Archäologische Ausgrabungen sowohl im Heimatland der Wikinger als auch an den Orten, an denen sie sich niedergelassen hatten, geben dem Bild wesentlich mehr Nuancen.
Es gibt Funde von Siedlungen, Gehöften und Marktplätzen, wo verlegte oder beschädigte Gegenstände von einem einfachen täglichen Leben erzählen. Es gibt Spuren nach der Eisengewinnung in Gebirgsgegenden, wo Erz in den Sümpfen und genügend Wald die Grundlage für eine blühende Industrie legten. Steinbrüche, aus denen Speckstein für Töpfe oder auch besonders guter Wetzstein geholt wurde, wurden ebenfalls gefunden und analysiert.
In einigen günstigen Fällen haben wir in Gegenden, wo später nichts mehr angebaut wurde, altes Ackerland gefunden. Hier können wir die zu Haufen zusammengetragenen Steine sehen, die einst sorgfältig vom Acker aufgelesen worden sind und bei vorsichtiger Ausgrabung können sogar Furchen zum Vorschein kommen, die der Pflug des Wikingerbauern gezogen hat.
Städte und Staatsgründungen
Im Verlauf der Wikingerzeit veränderte sich die Gesellschaft. Führende Häuptlingsfamilien vermehrten ihren Landbesitz und ihre Macht und schufen damit die Voraussetzung für die Gründung von Staaten. Die ersten Städte entstehen, und von Staraja Ladoga und Kiew in Russland bis York und Dublin auf den britischen Inseln können wir uns eine Vorstellung vom Alltagsleben der Stadtbewohner machen. Marktplätze und Städte beruhten auf Handel und Handwerk, und obwohl die Stadt-Wikinger vermutlich Vieh besaßen und Landwirtschaft und Fischerei betrieben, um ihren eigenen häuslichen Bedarf zu decken, waren die Städte sicherlich auf Versorgung aus den umliegenden Regionen angewiesen.

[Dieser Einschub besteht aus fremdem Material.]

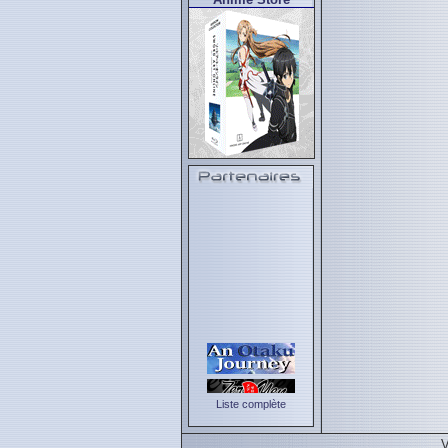
Liste complète
V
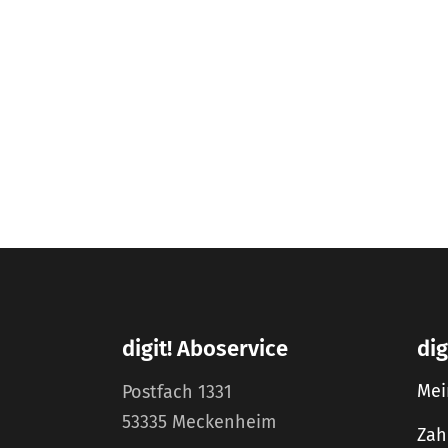
digit! Aboservice
dig
Mei
Postfach 1331
53335 Meckenheim
Zah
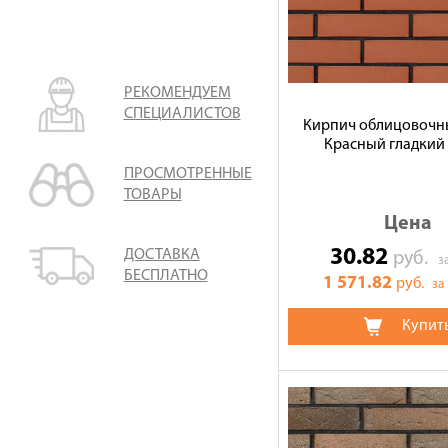
РЕКОМЕНДУЕМ
СПЕЦИАЛИСТОВ
Кирпич облицовочн
Красный гладкий 
ПРОСМОТРЕННЫЕ
ТОВАРЫ
Цена
30.82
ДОСТАВКА
руб.
з
БЕСПЛАТНО
1 571.82
руб.
за
Купит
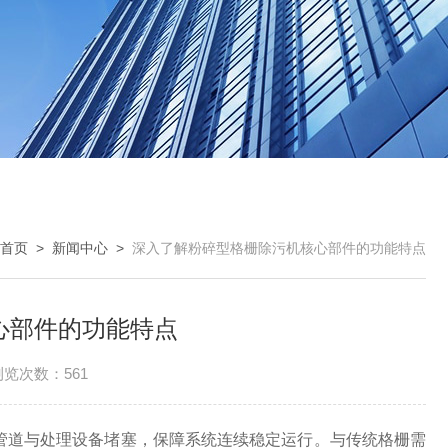
首页
>
新闻中心
>
深入了解粉碎型格栅除污机核心部件的功能特点
心部件的功能特点
浏览次数：561
道与处理设备堵塞，保障系统连续稳定运行。与传统格栅需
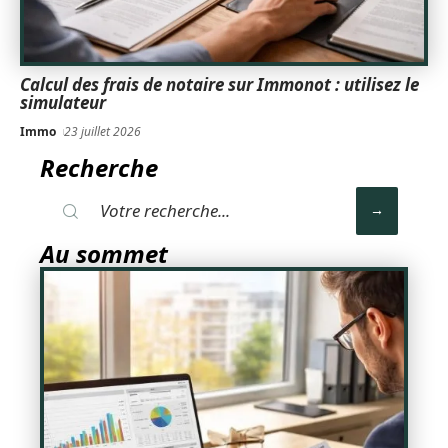
Calcul des frais de notaire sur Immonot : utilisez le
simulateur
Immo
23 juillet 2026
Recherche
Au sommet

In Südnorwegen liegt der Marktplatz in Kaupang bei Larvik. Er wird in Ottars Bericht an König Alfred erwähnt.
Kaupang war und blieb Marktplatz, während Birka am Mälarsee in Schweden und Hedeby an der deutsch-dänischen Grenze durchaus als Städte bezeichnet werden können.
Diese beiden wurden gegen Ende der Wikingerzeit von den Einwohnern verlassen, während Ribe in Südjütland wie natürlich York und Dublin noch heute blüht. In diesen Städten finden wir gut regulierte Gebiete mit deutlich festgelegten Grundstücksgrenzen, Straßen und die Stadt umgebenden Befestigungen. Es ist offenkundig, daß einige Städte geplant waren.
Viele wurden wohl auf Geheiß des Königs angelegt, wo er selbst oder die Männer seines Vertrauens über Stadtplanung und Grundstücksverteilung bestimmten.
Wir können sehen, daß der Müllentsorgung nicht die gleiche Aufmerksamkeit gewidmet wurde wie der Städteplanung. Wir finden dicke Schichten Abfall. Damals müssen Dreck und Gestank höchst unangenehm gewesen sein; heute finden wir Spuren des Alltagslebens von Handwerksabfällen bis hin zu Läusen und Flöhen. So können wir uns ein Bild davon machen, wie die Menschen damals gelebt haben. Wir finden Dinge, die von weither gekommen sein müssen wie etwa arabische Silbermünzen und Reste von Seidenstoffen aus Byzanz neben den Erzeugnissen einheimischer Schmiede, Schuhmacher und Kammmacher.